In 2014, KCM began offering the BBA program in partnership with Siam University, Thailand . Building on this partnership, the college further diversified its portfolio in 2026 by introducing Bachelor of Science (BSc) programs in information technology and computer & data science under the same affiliation.

KCM has partnerships with, for instance, Pearson VUE, ETS, and CAIA Association. In the past, KCM had partnered with global organizations such as Cisco, Microsoft, and Sun Microsystems to offer industry-relevant professional certification programs.

==Programs Offered ==
KCM currently offers three undergraduate programs in management and information technology:

- BBA (Specialization in Finance & Investment, and Marketing)
- BSc Computer and Data Science
- BSc Information Technology

These four-year bachelor’s programs are delivered under a semester system. Students complete the first three years of study in Nepal, undertake their seventh semester at Siam University, Thailand, and conclude with a global internship in the eighth semester.

In addition, the college offers a BBA Articulation Program in partnership with Macquarie University, Australia, providing students with additional international academic pathways.

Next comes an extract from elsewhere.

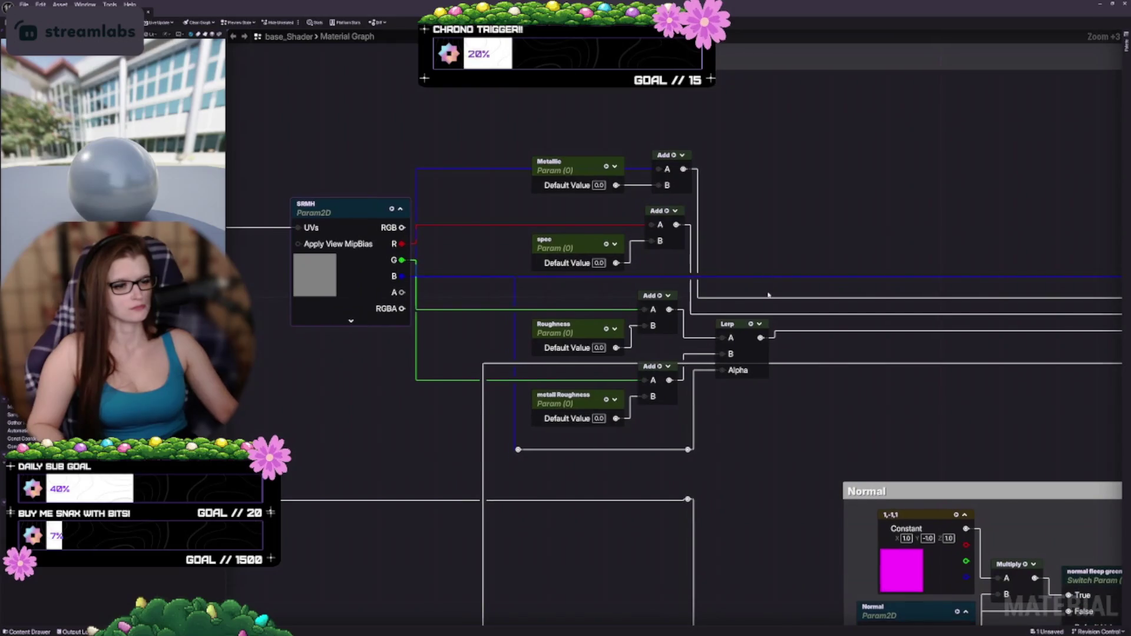
Add a reroute point on the Metallic wire and link it down to the bottom reroute line
double_click(461, 168)
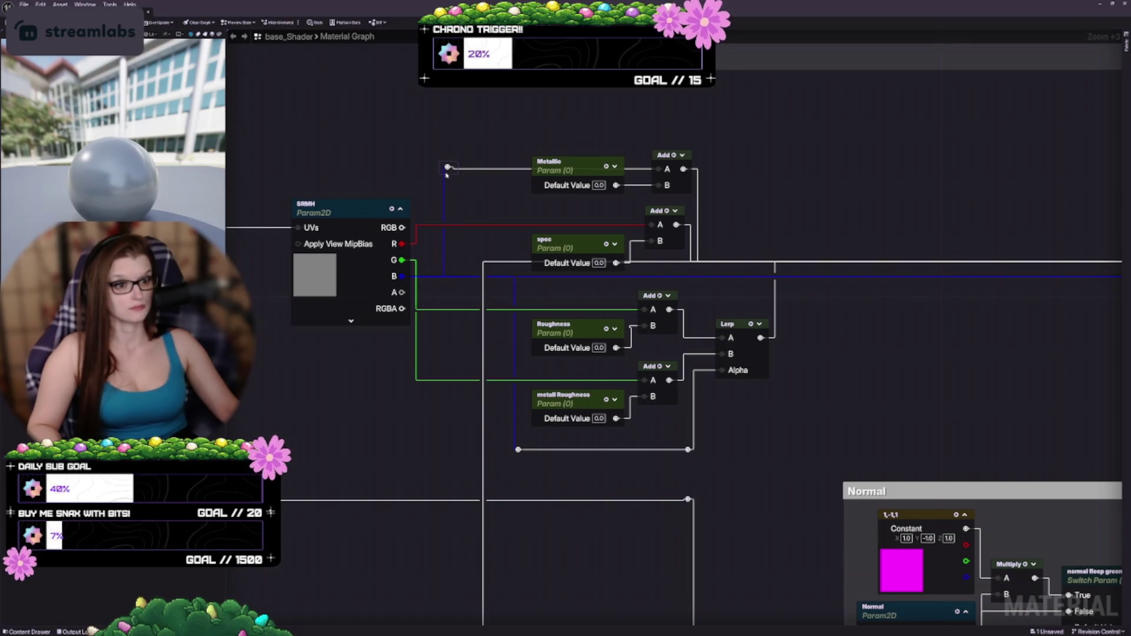
left_click_drag(446, 175, 443, 178)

KCM also facilitates student exchange opportunities, enabling BBA students to spend a semester at partner institutions such as ESC Rennes School of Business, France and Sookmyung Women's University, South Korea .

==Notable alumni==
- Nirajan Shah (Late Prince of Nepal)
- Bartika Eam Rai (Singer/ Songwriter/ Poet)
- Sajjan Raj Vaidya (Singer/ Songwriter/ Guitarist/Composer)
- Nirvana Chaudhary (Managing Director of CG)
- Srijana Regmi (Singer/Songwriter/Model/Actress)
- Ananta Poudyal (Board of Director, Nabil Bank)
- Karvika Thapa (CEO, Kimbu Tech)
- Prarthana Saakha (Co-Founder, TIGG)
- Alish Shrestha (Co-Founder & COO, AMNIL Technologies Pvt. Ltd.)
- Bibhusan Bista (Executive President, YoungInnovations Pvt. Ltd.)